Frunció el ceño, claramente molesto por mi repentina asertividad. "Te has vuelto bastante exigente, ¿no?", murmuró. "Bien. Se hará". Chasqueó los dedos a una enfermera que pasaba. "Traiga a mi abogado aquí. Ahora".

Horas después, un abogado nervioso me presentó los documentos. Entre ellos, un grueso contrato que detallaba la transferencia de una propiedad considerable a mi nombre exclusivo. Y debajo, más delgados, más simples, dos copias de un decreto de divorcio. Reconocí el membrete del bufete de Jeremías en uno. El otro, un garabato rápido y apenas legible, era un documento que el abogado de Emilio había redactado, probablemente para acelerar las cosas. Establecía que renunciaba a todos los bienes conyugales excepto la casa, y me prohibía específicamente presentar cualquier reclamación relacionada con la propiedad intelectual. Era un intento apenas velado de proteger a Elisa y su robo.

No discutí. Firmé ambos, mi mano temblando ligeramente, pero mi determinación ardiendo. Emilio, impaciente, apenas miró los papeles, firmando el documento de transferencia y el decreto de divorcio con una floritura, ansioso por sacar mi retractación. Estaba tan seguro de su control, tan ciego a mi sutil rebelión. No tenía idea de que el segundo juego de papeles era el de Jeremías, un acuerdo de divorcio real que me daba todo lo que él pensaba que me estaba negando.

Instaló una cámara. Mi rostro estaba pálido, mis ojos huecos, pero mi voz era firme. "Yo, Adelia Montes, deseo retractarme de mis declaraciones sobre Elisa Cantú y el incidente que involucra a mi hija. Fue un desafortunado malentendido impulsado por mi angustia emocional. Pido disculpas por cualquier daño causado". Cada palabra sabía a ceniza en mi boca. "También deseo afirmar que Elisa Cantú es una artista talentosa, y apoyo plenamente su trabajo". Era una mentira, una actuación para las cámaras. Pero me compró la vida de Alexa.

Cuando terminó la grabación, sentí una extraña sensación de desapego. Estaba hecho. La humillación estaba completa. Pero también mi libertad.

"Ahora, si me disculpas", dije, mi voz fría, "voy a volver con Alexa". Me puse de pie, mis piernas aún débiles, pero mi voluntad inquebrantable.

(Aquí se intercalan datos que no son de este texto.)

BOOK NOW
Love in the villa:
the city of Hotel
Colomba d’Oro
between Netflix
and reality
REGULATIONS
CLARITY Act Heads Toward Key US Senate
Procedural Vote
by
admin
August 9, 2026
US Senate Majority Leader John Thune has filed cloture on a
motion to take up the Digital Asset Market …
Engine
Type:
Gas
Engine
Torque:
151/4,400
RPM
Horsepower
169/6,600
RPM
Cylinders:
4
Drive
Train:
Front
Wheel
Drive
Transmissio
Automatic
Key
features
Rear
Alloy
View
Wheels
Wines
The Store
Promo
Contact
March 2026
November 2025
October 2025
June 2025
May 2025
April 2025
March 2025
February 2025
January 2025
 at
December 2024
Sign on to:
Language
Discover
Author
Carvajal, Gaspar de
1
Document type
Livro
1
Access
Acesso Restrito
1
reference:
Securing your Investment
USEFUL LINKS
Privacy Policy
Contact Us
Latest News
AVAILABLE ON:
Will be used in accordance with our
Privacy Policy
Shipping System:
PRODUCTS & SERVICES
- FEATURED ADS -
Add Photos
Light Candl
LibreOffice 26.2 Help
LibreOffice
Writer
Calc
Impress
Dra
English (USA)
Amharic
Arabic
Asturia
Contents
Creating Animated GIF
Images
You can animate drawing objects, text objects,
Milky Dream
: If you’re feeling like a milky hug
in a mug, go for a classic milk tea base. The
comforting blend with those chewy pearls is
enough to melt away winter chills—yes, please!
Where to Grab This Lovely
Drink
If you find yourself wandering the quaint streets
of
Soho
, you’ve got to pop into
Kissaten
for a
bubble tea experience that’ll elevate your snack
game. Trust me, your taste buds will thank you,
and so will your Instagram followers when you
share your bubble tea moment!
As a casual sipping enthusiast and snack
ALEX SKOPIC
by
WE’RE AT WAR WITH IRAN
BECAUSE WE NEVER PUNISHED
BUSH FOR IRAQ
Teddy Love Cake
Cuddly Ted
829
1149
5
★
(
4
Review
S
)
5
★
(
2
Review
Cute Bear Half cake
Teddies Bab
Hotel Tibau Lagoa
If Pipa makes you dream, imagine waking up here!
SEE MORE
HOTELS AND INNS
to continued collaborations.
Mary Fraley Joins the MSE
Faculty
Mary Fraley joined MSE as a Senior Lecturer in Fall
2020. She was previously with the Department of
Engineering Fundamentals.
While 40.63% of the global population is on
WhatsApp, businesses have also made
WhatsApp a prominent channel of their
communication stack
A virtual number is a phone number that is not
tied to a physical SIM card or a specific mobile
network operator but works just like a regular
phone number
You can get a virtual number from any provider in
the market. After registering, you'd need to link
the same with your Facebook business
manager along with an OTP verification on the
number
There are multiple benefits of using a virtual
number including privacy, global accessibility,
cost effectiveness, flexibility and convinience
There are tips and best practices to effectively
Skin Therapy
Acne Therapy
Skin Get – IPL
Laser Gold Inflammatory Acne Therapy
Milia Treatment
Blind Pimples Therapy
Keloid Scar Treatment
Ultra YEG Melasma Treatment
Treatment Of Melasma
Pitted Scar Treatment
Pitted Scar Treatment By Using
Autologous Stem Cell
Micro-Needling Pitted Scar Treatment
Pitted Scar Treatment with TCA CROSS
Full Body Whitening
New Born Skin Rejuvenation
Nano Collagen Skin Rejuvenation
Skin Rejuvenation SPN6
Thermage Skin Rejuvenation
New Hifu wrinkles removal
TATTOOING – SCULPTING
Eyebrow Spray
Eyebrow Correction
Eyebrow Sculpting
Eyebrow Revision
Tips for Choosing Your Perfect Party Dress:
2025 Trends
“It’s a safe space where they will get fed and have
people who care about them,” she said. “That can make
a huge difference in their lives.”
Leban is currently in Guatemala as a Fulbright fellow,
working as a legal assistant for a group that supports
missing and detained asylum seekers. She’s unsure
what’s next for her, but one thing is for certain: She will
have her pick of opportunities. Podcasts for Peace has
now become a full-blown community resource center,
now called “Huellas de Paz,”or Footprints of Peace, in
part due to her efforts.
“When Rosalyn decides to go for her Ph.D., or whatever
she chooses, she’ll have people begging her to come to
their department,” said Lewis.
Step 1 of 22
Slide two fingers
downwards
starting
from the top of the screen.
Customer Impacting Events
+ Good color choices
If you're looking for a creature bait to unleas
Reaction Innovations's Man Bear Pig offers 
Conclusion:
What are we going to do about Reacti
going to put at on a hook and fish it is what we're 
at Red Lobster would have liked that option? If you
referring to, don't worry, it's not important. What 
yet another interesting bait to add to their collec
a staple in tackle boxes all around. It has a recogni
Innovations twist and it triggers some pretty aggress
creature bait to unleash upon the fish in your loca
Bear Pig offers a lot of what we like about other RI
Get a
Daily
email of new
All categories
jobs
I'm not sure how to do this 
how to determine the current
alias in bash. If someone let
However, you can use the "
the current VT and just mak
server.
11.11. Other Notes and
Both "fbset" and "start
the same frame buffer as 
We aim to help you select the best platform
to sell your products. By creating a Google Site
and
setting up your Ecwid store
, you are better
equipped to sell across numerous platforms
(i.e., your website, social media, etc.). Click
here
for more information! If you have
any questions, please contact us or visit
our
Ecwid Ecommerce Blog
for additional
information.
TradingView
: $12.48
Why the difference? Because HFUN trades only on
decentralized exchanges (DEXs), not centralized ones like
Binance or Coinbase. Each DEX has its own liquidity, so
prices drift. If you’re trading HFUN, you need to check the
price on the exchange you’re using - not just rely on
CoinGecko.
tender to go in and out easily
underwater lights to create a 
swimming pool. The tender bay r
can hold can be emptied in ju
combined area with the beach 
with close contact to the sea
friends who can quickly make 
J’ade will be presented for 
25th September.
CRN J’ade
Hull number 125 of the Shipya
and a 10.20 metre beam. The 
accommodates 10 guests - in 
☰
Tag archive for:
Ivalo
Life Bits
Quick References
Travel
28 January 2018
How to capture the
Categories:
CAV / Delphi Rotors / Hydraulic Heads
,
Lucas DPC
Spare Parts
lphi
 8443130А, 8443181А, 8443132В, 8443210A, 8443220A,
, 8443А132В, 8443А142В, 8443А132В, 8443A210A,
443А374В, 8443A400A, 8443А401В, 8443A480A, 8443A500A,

Emilio me miró, un destello de confusión en sus ojos. "¿Adelia? ¿A dónde vas? Todavía te estás recuperando. Podemos hablar de... nuestro futuro, ahora que esta desagradable situación ha quedado atrás". Me alcanzó, un gesto posesivo.

Esquivé su toque. "No hay 'nosotros', Emilio. Ya no. Y no hay 'futuro' contigo". Mis ojos, duros e inquebrantables, se encontraron con los suyos. "Tú tomaste tu decisión. Y yo también".

Observó, atónito, mientras salía de la habitación, con la espalda recta como una vara. La puerta se cerró detrás de mí, cortando el último y frágil hilo entre nosotros. Gritó mi nombre, una nota de desesperación en su voz, pero no miré hacia atrás. Me había liberado.